I am naught but a doting wife. The blood, the shame, the crocodile tears aside, and that’s who I’ve become. I hold him close, like it’s some twisted, all-American show of true fidelity — don’t worry, listeners, watchers, America’s Public: we can get through this. We can get through anything. My sweet hubby played away, but now I know he’s here to stay. (Anniversary six anyone? The traditional gift is iron. My exasperating husband is no doubt thinking that that means manacles.)

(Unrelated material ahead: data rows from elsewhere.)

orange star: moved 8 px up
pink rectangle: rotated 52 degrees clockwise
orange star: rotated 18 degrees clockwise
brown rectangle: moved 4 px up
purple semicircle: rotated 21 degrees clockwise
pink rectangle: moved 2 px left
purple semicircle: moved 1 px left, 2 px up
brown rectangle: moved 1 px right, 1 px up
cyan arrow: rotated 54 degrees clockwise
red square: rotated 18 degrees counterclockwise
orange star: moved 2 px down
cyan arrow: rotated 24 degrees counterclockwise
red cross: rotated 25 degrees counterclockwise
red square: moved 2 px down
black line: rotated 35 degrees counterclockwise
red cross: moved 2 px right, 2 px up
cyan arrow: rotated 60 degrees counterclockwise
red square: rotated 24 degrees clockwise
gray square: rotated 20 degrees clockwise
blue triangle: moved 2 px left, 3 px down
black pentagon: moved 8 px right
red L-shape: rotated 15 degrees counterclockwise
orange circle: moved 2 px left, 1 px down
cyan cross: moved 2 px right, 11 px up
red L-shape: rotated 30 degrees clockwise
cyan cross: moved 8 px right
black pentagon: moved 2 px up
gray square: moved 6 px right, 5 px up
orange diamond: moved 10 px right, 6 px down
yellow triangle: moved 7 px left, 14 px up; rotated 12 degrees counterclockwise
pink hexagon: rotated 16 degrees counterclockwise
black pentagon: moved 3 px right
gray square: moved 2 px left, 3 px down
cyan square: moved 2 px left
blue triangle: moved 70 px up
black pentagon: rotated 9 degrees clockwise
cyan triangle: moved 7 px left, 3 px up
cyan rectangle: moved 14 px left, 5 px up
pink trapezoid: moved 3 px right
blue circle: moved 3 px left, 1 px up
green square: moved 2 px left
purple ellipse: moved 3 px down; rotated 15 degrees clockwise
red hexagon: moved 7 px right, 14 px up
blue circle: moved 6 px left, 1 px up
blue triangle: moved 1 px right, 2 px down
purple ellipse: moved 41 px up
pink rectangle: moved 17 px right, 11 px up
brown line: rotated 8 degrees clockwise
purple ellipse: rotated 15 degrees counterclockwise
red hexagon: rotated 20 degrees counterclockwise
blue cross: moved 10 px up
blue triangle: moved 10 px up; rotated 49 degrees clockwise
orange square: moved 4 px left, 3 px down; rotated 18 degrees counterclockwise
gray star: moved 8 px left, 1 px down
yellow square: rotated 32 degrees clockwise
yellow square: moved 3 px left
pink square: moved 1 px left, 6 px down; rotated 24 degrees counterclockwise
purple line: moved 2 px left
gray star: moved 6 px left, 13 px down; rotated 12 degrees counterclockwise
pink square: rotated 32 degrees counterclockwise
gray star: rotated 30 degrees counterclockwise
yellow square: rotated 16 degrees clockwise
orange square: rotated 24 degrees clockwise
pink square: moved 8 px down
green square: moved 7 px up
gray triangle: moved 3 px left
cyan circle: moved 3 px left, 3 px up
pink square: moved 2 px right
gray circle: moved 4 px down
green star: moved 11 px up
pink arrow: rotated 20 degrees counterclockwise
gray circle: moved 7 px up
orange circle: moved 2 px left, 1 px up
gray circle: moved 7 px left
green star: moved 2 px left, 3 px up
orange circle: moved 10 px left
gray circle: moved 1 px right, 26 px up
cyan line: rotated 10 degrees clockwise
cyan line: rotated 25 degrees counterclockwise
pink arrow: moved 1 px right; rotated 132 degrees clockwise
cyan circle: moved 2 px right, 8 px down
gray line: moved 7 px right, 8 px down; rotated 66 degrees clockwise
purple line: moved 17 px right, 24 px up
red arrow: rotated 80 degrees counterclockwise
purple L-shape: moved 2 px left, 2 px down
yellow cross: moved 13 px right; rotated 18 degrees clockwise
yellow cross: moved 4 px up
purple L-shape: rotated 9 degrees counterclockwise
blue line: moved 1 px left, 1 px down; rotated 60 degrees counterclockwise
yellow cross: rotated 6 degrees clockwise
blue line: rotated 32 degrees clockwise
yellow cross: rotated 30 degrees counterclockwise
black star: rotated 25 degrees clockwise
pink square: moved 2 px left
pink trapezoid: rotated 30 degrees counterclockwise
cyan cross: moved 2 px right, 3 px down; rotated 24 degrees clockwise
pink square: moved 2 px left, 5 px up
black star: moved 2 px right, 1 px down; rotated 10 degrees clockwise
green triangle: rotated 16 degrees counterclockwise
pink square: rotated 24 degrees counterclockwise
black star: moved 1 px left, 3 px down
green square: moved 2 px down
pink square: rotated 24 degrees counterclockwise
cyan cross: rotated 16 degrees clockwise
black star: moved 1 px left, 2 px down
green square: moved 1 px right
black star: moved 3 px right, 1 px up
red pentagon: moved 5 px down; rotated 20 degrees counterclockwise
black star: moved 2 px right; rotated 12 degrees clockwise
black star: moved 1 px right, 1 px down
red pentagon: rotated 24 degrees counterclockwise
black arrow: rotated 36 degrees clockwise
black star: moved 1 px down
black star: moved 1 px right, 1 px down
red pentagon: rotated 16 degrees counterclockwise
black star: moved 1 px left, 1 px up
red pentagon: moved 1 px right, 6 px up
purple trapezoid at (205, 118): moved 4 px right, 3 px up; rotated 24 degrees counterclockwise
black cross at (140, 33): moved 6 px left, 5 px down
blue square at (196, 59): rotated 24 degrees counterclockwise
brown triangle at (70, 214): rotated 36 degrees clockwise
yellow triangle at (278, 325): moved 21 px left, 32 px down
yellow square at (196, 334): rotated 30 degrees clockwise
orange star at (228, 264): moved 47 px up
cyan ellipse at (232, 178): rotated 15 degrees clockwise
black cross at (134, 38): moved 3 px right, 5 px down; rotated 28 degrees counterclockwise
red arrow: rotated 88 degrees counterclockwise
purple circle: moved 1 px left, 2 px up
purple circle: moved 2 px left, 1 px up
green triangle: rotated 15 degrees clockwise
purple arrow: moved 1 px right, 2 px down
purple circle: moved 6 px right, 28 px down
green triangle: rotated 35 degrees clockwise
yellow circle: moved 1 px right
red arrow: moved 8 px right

Amazing. Sometimes I fucking hate my husband.
I am not amazing. I am exceptional. Perfect. Calm. Fantastic — flippant, that might be, it’s a better fucking word than amazing. Amazing Amy shoves a box cutter into a rapist’s neck. Amazing Amy drinks Windex to keep Darling Husband close to her side. Amazing Amy digs her fucking talons into Darling Husband to keep him from floating away.
He makes me laugh. He makes me giggle like a fucking school girl and I run my hand over the inside of his thigh. Raunchy, no? Ellen Abbott looks like her head’s about to fucking explode, but I lean back and rest my perfect little head against his shoulder for just a beat.
“Oh, he’s too sweet. Isn’t he, Ellen? My little Nicky.” I squeeze. It’s playful, fun — just like me! — but also a warning. One fucking toe out of line, Nick.
“I couldn’t have written it without him. Gosh, I mean — my husband’s a real writer, Ellen.”